> [Work item]
Restate the records below word for word, and omit the images they hold.

> [Dataset content]
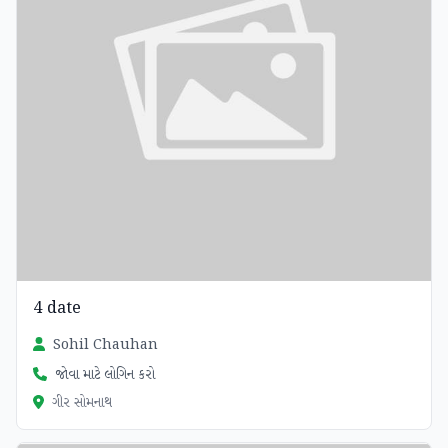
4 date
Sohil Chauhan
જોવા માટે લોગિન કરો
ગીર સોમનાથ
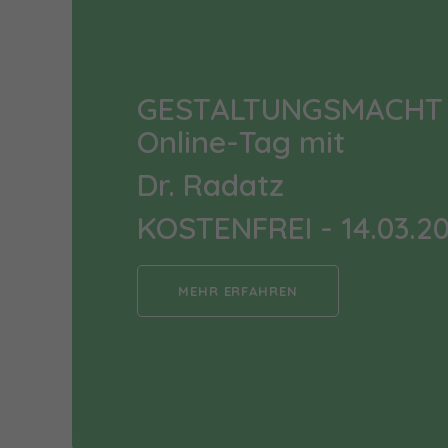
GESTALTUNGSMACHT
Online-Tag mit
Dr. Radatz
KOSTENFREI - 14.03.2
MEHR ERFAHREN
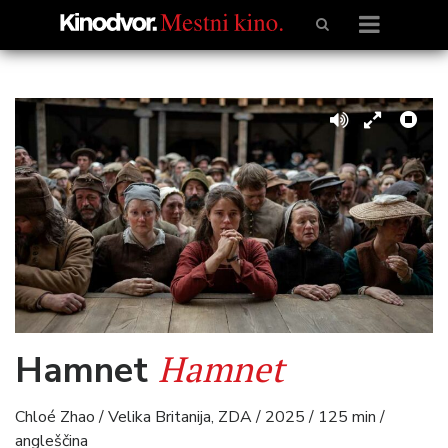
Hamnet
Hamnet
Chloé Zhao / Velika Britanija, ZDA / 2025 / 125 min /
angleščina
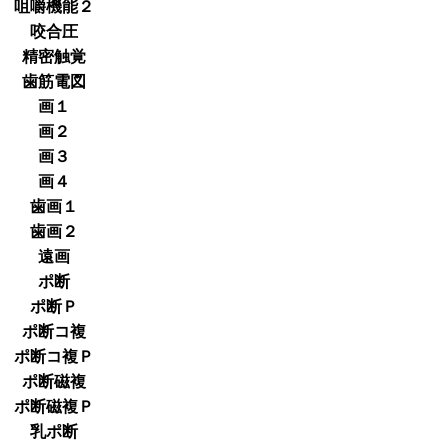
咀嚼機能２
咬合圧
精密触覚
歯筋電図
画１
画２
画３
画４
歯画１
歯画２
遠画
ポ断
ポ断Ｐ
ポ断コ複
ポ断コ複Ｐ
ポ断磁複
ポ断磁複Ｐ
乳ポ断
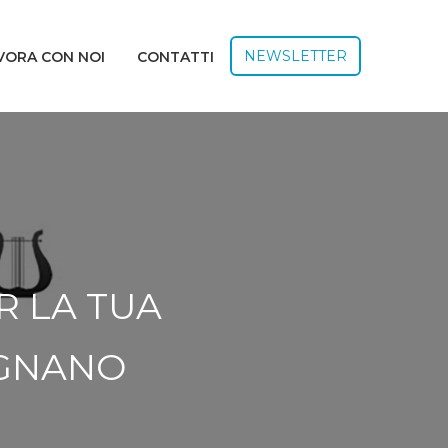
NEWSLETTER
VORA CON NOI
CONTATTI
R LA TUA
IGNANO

> [Written reply]
4 date
Sohil Chauhan
જોવા માટે લોગિન કરો
ગીર સોમનાથ
GESTALTUNGSMACHT
Online-Tag mit
Dr. Radatz
KOSTENFREI - 14.03.2
MEHR ERFAHREN
Hamnet
Hamnet
Chloé Zhao / Velika Britanija, ZDA / 2025 / 125 min /
angleščina
咀嚼機能２
咬合圧
精密触覚
歯筋電図
画１
画２
画３
画４
歯画１
歯画２
遠画
ポ断
ポ断Ｐ
ポ断コ複
ポ断コ複Ｐ
ポ断磁複
ポ断磁複Ｐ
乳ポ断
NEWSLETTER
VORA CON NOI
CONTATTI
R LA TUA
IGNANO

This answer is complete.